• _REQUIRED ACTION_: What is needed here is an exact copy of every entry.

==== SUPPLIED RECORDS

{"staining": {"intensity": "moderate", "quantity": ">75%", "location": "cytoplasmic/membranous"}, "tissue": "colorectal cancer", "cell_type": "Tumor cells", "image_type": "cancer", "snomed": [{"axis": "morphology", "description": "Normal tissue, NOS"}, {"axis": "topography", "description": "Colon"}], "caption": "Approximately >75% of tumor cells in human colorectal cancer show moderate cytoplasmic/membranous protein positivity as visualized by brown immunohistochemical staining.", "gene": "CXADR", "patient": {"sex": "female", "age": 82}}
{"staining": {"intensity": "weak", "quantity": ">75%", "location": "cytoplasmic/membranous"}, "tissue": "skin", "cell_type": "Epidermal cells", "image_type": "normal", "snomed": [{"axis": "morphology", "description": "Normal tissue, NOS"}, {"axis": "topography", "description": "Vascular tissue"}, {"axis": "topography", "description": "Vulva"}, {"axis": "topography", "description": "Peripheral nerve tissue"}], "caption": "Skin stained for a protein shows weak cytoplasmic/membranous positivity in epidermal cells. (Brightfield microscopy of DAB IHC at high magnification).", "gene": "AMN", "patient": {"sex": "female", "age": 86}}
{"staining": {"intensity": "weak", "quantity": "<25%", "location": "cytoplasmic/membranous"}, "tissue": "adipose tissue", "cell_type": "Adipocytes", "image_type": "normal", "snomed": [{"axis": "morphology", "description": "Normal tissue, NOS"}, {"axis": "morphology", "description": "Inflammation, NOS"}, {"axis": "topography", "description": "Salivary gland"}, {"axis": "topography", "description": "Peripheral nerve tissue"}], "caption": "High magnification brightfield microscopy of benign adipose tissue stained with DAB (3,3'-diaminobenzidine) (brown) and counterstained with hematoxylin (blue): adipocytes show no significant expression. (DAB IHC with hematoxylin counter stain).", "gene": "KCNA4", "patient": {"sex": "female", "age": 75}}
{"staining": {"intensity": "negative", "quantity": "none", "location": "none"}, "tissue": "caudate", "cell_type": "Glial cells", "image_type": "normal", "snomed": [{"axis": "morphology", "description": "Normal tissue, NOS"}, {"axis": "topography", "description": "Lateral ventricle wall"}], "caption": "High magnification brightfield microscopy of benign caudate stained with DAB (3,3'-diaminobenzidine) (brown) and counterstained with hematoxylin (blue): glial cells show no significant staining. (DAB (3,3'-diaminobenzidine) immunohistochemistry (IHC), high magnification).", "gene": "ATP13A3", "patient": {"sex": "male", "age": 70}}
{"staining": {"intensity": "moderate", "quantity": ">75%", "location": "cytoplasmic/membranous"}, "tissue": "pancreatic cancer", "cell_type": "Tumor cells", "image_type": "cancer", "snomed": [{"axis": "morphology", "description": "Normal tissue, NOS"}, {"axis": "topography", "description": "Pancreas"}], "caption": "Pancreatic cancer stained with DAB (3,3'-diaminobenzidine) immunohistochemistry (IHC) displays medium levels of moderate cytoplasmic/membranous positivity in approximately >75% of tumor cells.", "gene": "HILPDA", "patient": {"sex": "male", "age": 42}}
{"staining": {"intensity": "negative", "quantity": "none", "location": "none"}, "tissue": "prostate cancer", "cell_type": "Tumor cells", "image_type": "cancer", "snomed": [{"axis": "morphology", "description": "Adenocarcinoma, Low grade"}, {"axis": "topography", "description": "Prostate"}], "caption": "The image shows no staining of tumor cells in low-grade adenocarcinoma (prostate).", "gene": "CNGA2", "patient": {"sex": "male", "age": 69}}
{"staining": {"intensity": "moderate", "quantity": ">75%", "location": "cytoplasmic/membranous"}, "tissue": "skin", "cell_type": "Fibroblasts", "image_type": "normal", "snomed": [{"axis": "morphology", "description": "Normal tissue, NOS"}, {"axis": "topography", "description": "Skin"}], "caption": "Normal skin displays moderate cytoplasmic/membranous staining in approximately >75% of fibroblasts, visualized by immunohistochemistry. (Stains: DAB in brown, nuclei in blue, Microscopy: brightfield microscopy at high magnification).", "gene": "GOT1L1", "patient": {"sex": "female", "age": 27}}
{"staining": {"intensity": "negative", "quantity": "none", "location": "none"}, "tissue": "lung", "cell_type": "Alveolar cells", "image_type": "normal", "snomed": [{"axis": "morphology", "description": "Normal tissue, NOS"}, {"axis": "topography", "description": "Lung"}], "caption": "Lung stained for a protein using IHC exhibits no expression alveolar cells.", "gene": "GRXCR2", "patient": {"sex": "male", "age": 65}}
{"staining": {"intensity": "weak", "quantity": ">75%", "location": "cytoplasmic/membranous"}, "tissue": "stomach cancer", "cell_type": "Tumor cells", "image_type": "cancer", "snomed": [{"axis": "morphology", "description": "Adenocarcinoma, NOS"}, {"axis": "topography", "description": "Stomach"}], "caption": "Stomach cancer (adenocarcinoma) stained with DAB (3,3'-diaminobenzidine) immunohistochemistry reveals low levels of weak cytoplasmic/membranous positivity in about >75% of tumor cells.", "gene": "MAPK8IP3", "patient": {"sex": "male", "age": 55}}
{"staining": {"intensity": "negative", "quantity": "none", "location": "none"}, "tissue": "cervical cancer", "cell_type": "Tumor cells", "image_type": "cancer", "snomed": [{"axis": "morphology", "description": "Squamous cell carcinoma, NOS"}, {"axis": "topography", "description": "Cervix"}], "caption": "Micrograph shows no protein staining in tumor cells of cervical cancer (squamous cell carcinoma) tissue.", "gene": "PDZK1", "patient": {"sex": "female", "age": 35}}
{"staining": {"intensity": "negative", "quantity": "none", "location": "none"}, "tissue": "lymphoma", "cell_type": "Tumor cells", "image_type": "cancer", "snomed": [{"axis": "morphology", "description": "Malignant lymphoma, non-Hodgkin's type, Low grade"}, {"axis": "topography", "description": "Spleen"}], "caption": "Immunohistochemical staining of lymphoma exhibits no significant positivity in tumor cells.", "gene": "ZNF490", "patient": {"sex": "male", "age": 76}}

========

• _SOLUTION_:
{"staining": {"intensity": "moderate", "quantity": ">75%", "location": "cytoplasmic/membranous"}, "tissue": "colorectal cancer", "cell_type": "Tumor cells", "image_type": "cancer", "snomed": [{"axis": "morphology", "description": "Normal tissue, NOS"}, {"axis": "topography", "description": "Colon"}], "caption": "Approximately >75% of tumor cells in human colorectal cancer show moderate cytoplasmic/membranous protein positivity as visualized by brown immunohistochemical staining.", "gene": "CXADR", "patient": {"sex": "female", "age": 82}}
{"staining": {"intensity": "weak", "quantity": ">75%", "location": "cytoplasmic/membranous"}, "tissue": "skin", "cell_type": "Epidermal cells", "image_type": "normal", "snomed": [{"axis": "morphology", "description": "Normal tissue, NOS"}, {"axis": "topography", "description": "Vascular tissue"}, {"axis": "topography", "description": "Vulva"}, {"axis": "topography", "description": "Peripheral nerve tissue"}], "caption": "Skin stained for a protein shows weak cytoplasmic/membranous positivity in epidermal cells. (Brightfield microscopy of DAB IHC at high magnification).", "gene": "AMN", "patient": {"sex": "female", "age": 86}}
{"staining": {"intensity": "weak", "quantity": "<25%", "location": "cytoplasmic/membranous"}, "tissue": "adipose tissue", "cell_type": "Adipocytes", "image_type": "normal", "snomed": [{"axis": "morphology", "description": "Normal tissue, NOS"}, {"axis": "morphology", "description": "Inflammation, NOS"}, {"axis": "topography", "description": "Salivary gland"}, {"axis": "topography", "description": "Peripheral nerve tissue"}], "caption": "High magnification brightfield microscopy of benign adipose tissue stained with DAB (3,3'-diaminobenzidine) (brown) and counterstained with hematoxylin (blue): adipocytes show no significant expression. (DAB IHC with hematoxylin counter stain).", "gene": "KCNA4", "patient": {"sex": "female", "age": 75}}
{"staining": {"intensity": "negative", "quantity": "none", "location": "none"}, "tissue": "caudate", "cell_type": "Glial cells", "image_type": "normal", "snomed": [{"axis": "morphology", "description": "Normal tissue, NOS"}, {"axis": "topography", "description": "Lateral ventricle wall"}], "caption": "High magnification brightfield microscopy of benign caudate stained with DAB (3,3'-diaminobenzidine) (brown) and counterstained with hematoxylin (blue): glial cells show no significant staining. (DAB (3,3'-diaminobenzidine) immunohistochemistry (IHC), high magnification).", "gene": "ATP13A3", "patient": {"sex": "male", "age": 70}}
{"staining": {"intensity": "moderate", "quantity": ">75%", "location": "cytoplasmic/membranous"}, "tissue": "pancreatic cancer", "cell_type": "Tumor cells", "image_type": "cancer", "snomed": [{"axis": "morphology", "description": "Normal tissue, NOS"}, {"axis": "topography", "description": "Pancreas"}], "caption": "Pancreatic cancer stained with DAB (3,3'-diaminobenzidine) immunohistochemistry (IHC) displays medium levels of moderate cytoplasmic/membranous positivity in approximately >75% of tumor cells.", "gene": "HILPDA", "patient": {"sex": "male", "age": 42}}
{"staining": {"intensity": "negative", "quantity": "none", "location": "none"}, "tissue": "prostate cancer", "cell_type": "Tumor cells", "image_type": "cancer", "snomed": [{"axis": "morphology", "description": "Adenocarcinoma, Low grade"}, {"axis": "topography", "description": "Prostate"}], "caption": "The image shows no staining of tumor cells in low-grade adenocarcinoma (prostate).", "gene": "CNGA2", "patient": {"sex": "male", "age": 69}}
{"staining": {"intensity": "moderate", "quantity": ">75%", "location": "cytoplasmic/membranous"}, "tissue": "skin", "cell_type": "Fibroblasts", "image_type": "normal", "snomed": [{"axis": "morphology", "description": "Normal tissue, NOS"}, {"axis": "topography", "description": "Skin"}], "caption": "Normal skin displays moderate cytoplasmic/membranous staining in approximately >75% of fibroblasts, visualized by immunohistochemistry. (Stains: DAB in brown, nuclei in blue, Microscopy: brightfield microscopy at high magnification).", "gene": "GOT1L1", "patient": {"sex": "female", "age": 27}}
{"staining": {"intensity": "negative", "quantity": "none", "location": "none"}, "tissue": "lung", "cell_type": "Alveolar cells", "image_type": "normal", "snomed": [{"axis": "morphology", "description": "Normal tissue, NOS"}, {"axis": "topography", "description": "Lung"}], "caption": "Lung stained for a protein using IHC exhibits no expression alveolar cells.", "gene": "GRXCR2", "patient": {"sex": "male", "age": 65}}
{"staining": {"intensity": "weak", "quantity": ">75%", "location": "cytoplasmic/membranous"}, "tissue": "stomach cancer", "cell_type": "Tumor cells", "image_type": "cancer", "snomed": [{"axis": "morphology", "description": "Adenocarcinoma, NOS"}, {"axis": "topography", "description": "Stomach"}], "caption": "Stomach cancer (adenocarcinoma) stained with DAB (3,3'-diaminobenzidine) immunohistochemistry reveals low levels of weak cytoplasmic/membranous positivity in about >75% of tumor cells.", "gene": "MAPK8IP3", "patient": {"sex": "male", "age": 55}}
{"staining": {"intensity": "negative", "quantity": "none", "location": "none"}, "tissue": "cervical cancer", "cell_type": "Tumor cells", "image_type": "cancer", "snomed": [{"axis": "morphology", "description": "Squamous cell carcinoma, NOS"}, {"axis": "topography", "description": "Cervix"}], "caption": "Micrograph shows no protein staining in tumor cells of cervical cancer (squamous cell carcinoma) tissue.", "gene": "PDZK1", "patient": {"sex": "female", "age": 35}}
{"staining": {"intensity": "negative", "quantity": "none", "location": "none"}, "tissue": "lymphoma", "cell_type": "Tumor cells", "image_type": "cancer", "snomed": [{"axis": "morphology", "description": "Malignant lymphoma, non-Hodgkin's type, Low grade"}, {"axis": "topography", "description": "Spleen"}], "caption": "Immunohistochemical staining of lymphoma exhibits no significant positivity in tumor cells.", "gene": "ZNF490", "patient": {"sex": "male", "age": 76}}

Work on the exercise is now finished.